Peki niye Netanyahu, bir devlet başkanı ve Tahran'ın müttefiki olan Vladimir Putin'in kendisini manipüle etmesine müsaade ediyor ve komşu ülkeye saldırıyor?
Politik dikkatsizlik olarak görünen şey aslında bir stratejidir ve Netanyahu'nun Moskova ziyaretleri bunun bir parçasıdır. Israil’in hamiliği görevini gören ABD’nin Ortadoğu’yu gözardı ettiği bir süreçte Kudüs yeni ortaklar aramakta.
Kremlin'e İran'ın İsrail için varoluşsal bir tehdit olduğunu gösterme çabasındadır. Mayıs ayındaki ziyaretinde Netanyahu İran'ı faşist Almanya’ya benzetti ve holokostun (Yahudi jenosidi) üstünden 73 yıl geçtikten sonra İsrail’i yok etmek istediğini söyledi.
Netanyahu İkinci Dünya Savaşı'ndaki Rusya’nın kayıplarından söz ederken şimdiki zamanı düşünüyor. Bu Kremlin'e İran'ı dizginleme çağrısında bulunmaktır.

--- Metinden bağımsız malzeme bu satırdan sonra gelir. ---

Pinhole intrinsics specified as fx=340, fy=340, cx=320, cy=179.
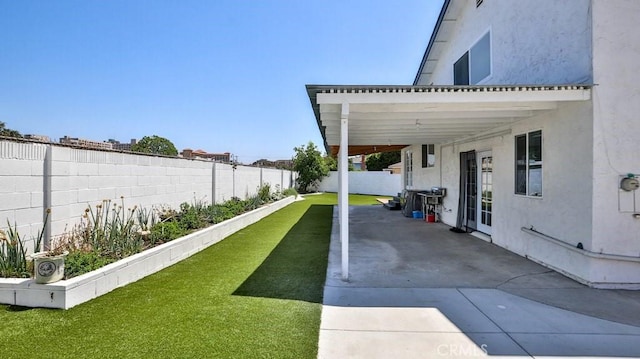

Tabi ki Netanyahu V. Putin’i İran anlaşmasından vazgeçtiremez ama İran'ın Suriye’deki varlığına karşı rahat hareket etme imkanı elde ediyor. Kaç yıldır Moskova İsrail’in Suriye’deki Suriye ve İran üslerini vurmasına göz yumuyor.
İsrail kendi sınırlarındaki İran askeri varlığını kabul etmemektedir. Bu sorun giderek daha da büyümekte, yakın zamanda Esad tekrar İsrail sınırında bulunan Golan tepelerindeki Deraa'yı kontrol altına alabilir.
Esad’ın iktidarı güvenlikte olduğu için Moskova bundan sonra İran ordusunun Suriye’de olmasına karşı ama Moskova’nın Tahran üzerindeki etkisi sınırlı. Israil’in istediği Suriye’den çıkma ki bu Iranın bölgedeki stratejik pozisyonunu kaybetmesi demektir. Moskova bunu Tahran'dan talep edemez.
İran'ın desteklediği Şii güçler katılmaksızın gerçekleşen Deraa ve Kunteyra askeri operasyonları sayesinde Rusya Esad’a İran'ın yardımı olmadan da Suriye topraklarının özgürleştirmesinin mümkün olduğunu ispatladı. İsrail bu durumu kullanabilir.
Bu görüşme İsrail’in Esad’ın iktidarda kalmasını kabul ettiğini ama bundan kaynaklı ortaya çıkacak olumsuz faktörleri en aza indirmek niyetinde olduğunu gösteriyor.
Savaş sonrasındaki Suriye’de İsrail çok fazla cephede mücadele edecek. Bunlardan birisi de Moskova cephesi ki bu cephede Moskova, Şam ve müttefikleri arasındaki görüş ayrılıklarını kullanmak ister, Gerçi geçen süreç bunun pek de sonuç alıcı olmadığını kanıtladı.
İronik olan şudur ki İsrail Şam’ın bu evrede başarı kazandığını anlıyor ve askeri yolla elde edemediğini böyle elde edemeyeceğinin bilincinde. Suriye rejiminin tavrını değiştiremeyeceğini anlamıştır. İsrail’in askeri yolla bir yere varmanın sınırlı olduğunun anladığının ispatı ise Netanyahu'nun, bazı İsraili politikacıların ve istihbaratının sık sık Moskova’yı ziyaret etmesidir. Böylelikle Rusyalı dostu aracılığıyla bir şeyler elde etme çabasındalar.